Bannerman nodded to each of the men in turn and took his seat.

Flowers said, ‘I understand from Dr Milne that you were kind enough to examine some brain sections we sent you.’

‘It didn’t take long,’ said Bannerman. They were very clear. Typical Creutzfeld Jakob Disease.’

‘So I understand,’ said Flowers. ‘Hugh also explained their origin?’

‘I understand the sections came from the brains of three young men who died after a short illness and that all three worked with sheep.’

‘Quite so,’ said Flowers. ‘What was your reaction when you heard this?’

‘I thought there had to be some kind of mistake, a mix-up with the slides perhaps.’

‘We are assured that there was no mix-up,’ said Flowers.

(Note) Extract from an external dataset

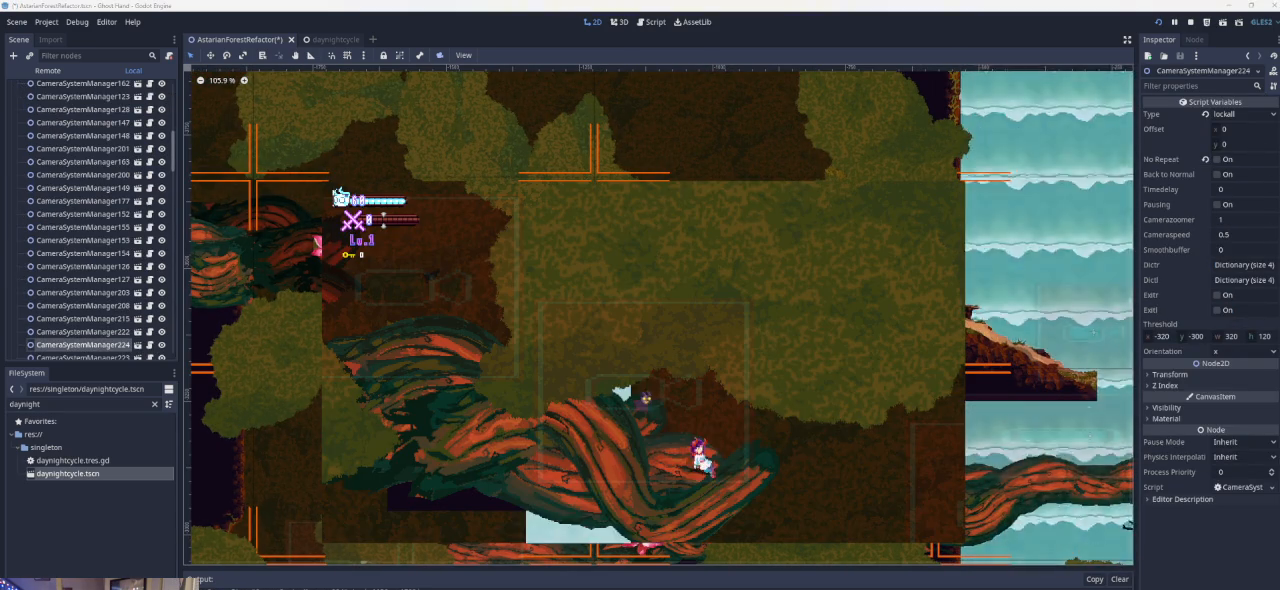
Gameplay with a controller (PlayStation layout); each line is a JSON object with the inputs held at the frame after it. "events" lists button and stick changes between this image and that frame as [ms after this image, input, new state], when the widget could be followed in between. Not read: right_stick.
{"buttons": [], "left_stick": "left", "events": [[233, "left_stick", "right"], [433, "left_stick", "left"]]}
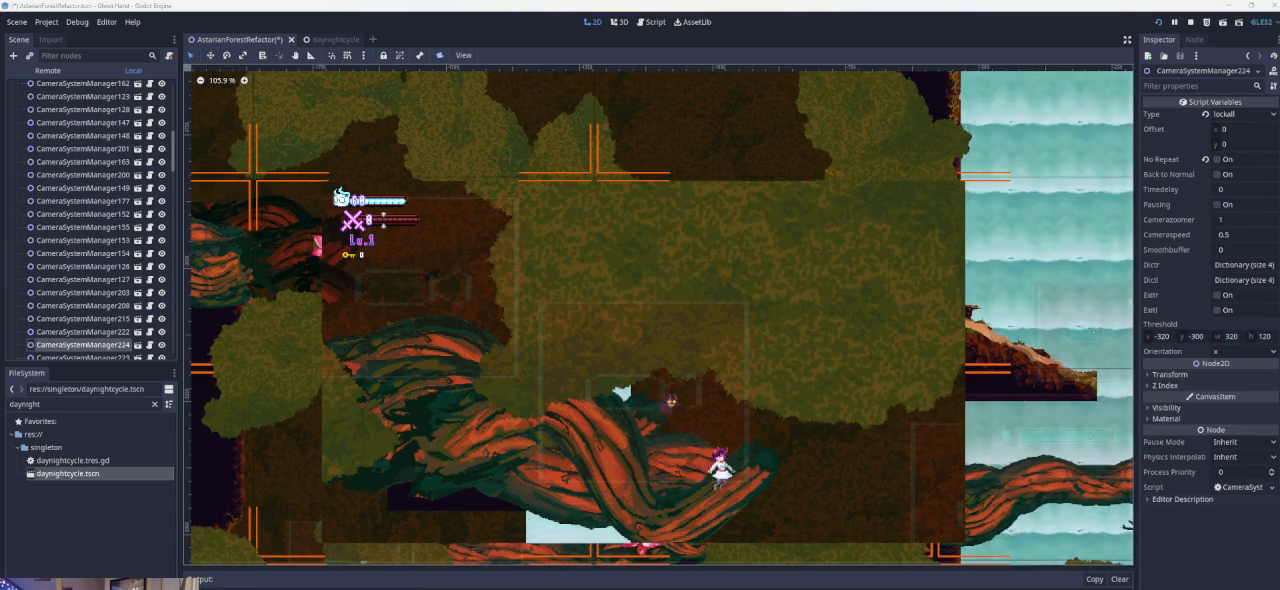
{"buttons": ["CROSS"], "left_stick": "left", "events": [[67, "left_stick", "right"], [233, "CROSS", "down"], [500, "left_stick", "left"]]}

‘So I was told,’ said Bannerman.

This puts us in a very difficult position,’ said Flowers. He turned to the man from the Prime Minister’s Office and said, ‘Perhaps Mr Allison would like to explain?’

Allison nodded, cleared his throat and said, ‘Her Majesty’s Government is very anxious to assure our European colleagues that there is absolutely no problem with British meat products. Ideally we would like to be able to say categorically that slow virus diseases of animals cannot be transmitted to man through the food chain.’

‘I see,’ said Bannerman.

‘We have reason to believe that Her Majesty’s Opposition is about to press us very soon to make a statement to this effect. If we cannot do this with the backing of the Medical Research Council then the effects on the farming community might well be

catastrophic.’

‘All the evidence has been pointing to an effective species barrier between animals and man and then suddenly, we have this report from Scotland,’ said

Flowers.

‘I can well understand the problem,’ said Bannerman.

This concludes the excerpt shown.